“Best and Brightest” Pick Their Spots
Two of the 50 “Best and Brightest” management students in the United States—no surprise—are headed for top positions in their professional areas of concentration.
In December, Marissa Giannetto ’16 and Claudio Quintana ’16 were named among the “Best and Brightest Business Majors” in the nationwide class of ’16. Bestowing the honor on the two Carroll School students was Poets & Quants, a news website devoted to the coverage of business schools.
The chosen 50 “reflected the best of their school in terms of academic performance, extracurricular leadership, personal character, and innate potential,” Poets & Quants said in its announcement of the winners. The news outlet based its choice on discussions with faculty and administrators of the nation’s top undergraduate business programs.
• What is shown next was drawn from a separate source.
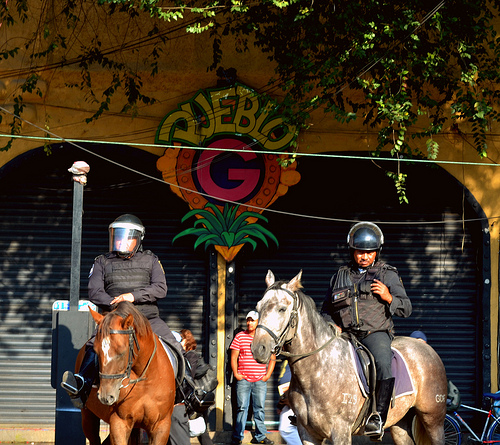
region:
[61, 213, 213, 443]
a police officer riding a horse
Giannetto’s concentrations were in finance and accounting. She has served in a variety of campus leadership roles such as president of the Boston College chapter of Consult Your Community, a national student-run service organization, and as a Carroll School Peer Advisor. Professor of the Practice Amy LaCombe was cited by Poets & Quants as saying, “Marissa has a calm and mature nature, as well as a critical eye. She understands the big picture….”
Quintana, of Lake Oswego, Oregon, studied information systems and marketing. He took an active part in entrepreneurial activities (for example, through the Edmund H. Shea Jr. Center for Entrepreneurship) as well as service outreach. “Claudio has always exemplified Boston College’s Jesuit motto of ‘Men and Women for Others,’” Associate Dean for Undergraduate Curriculum Ethan Sullivan told Poets & Quants.
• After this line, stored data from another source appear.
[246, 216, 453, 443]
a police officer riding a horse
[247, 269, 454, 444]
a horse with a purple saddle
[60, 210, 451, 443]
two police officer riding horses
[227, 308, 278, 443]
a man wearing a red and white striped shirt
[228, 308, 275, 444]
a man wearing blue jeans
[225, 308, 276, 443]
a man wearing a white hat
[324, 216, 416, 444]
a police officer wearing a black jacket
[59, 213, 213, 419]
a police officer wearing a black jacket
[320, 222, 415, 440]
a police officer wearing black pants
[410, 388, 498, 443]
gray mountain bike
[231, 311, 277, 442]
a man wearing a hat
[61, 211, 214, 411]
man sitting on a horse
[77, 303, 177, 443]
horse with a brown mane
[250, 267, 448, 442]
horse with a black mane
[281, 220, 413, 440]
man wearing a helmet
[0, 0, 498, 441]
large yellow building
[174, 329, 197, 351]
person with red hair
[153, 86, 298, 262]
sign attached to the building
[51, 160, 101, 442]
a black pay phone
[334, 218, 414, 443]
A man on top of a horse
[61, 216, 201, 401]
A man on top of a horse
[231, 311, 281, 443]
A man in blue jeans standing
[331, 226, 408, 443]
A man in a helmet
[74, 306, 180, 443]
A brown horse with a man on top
After graduation, Giannetto will assume her role as Strategy & Operations Business Manager at Deloitte Consulting in Boston. As the Carroll Connection went to press, Quintana was negotiating a position in product management with a leading consumer technology firm.
In Q&As with all 50 of the “Best and Brightest,” Poets & Quants asked, among other questions: “What are your long-term professional goals?”
Giannetto said she would like to eventually work in “social enterprise” and nonprofit management. Quintana said his goal was “to continuously learn, grow, and challenge myself” perhaps by launching his own company.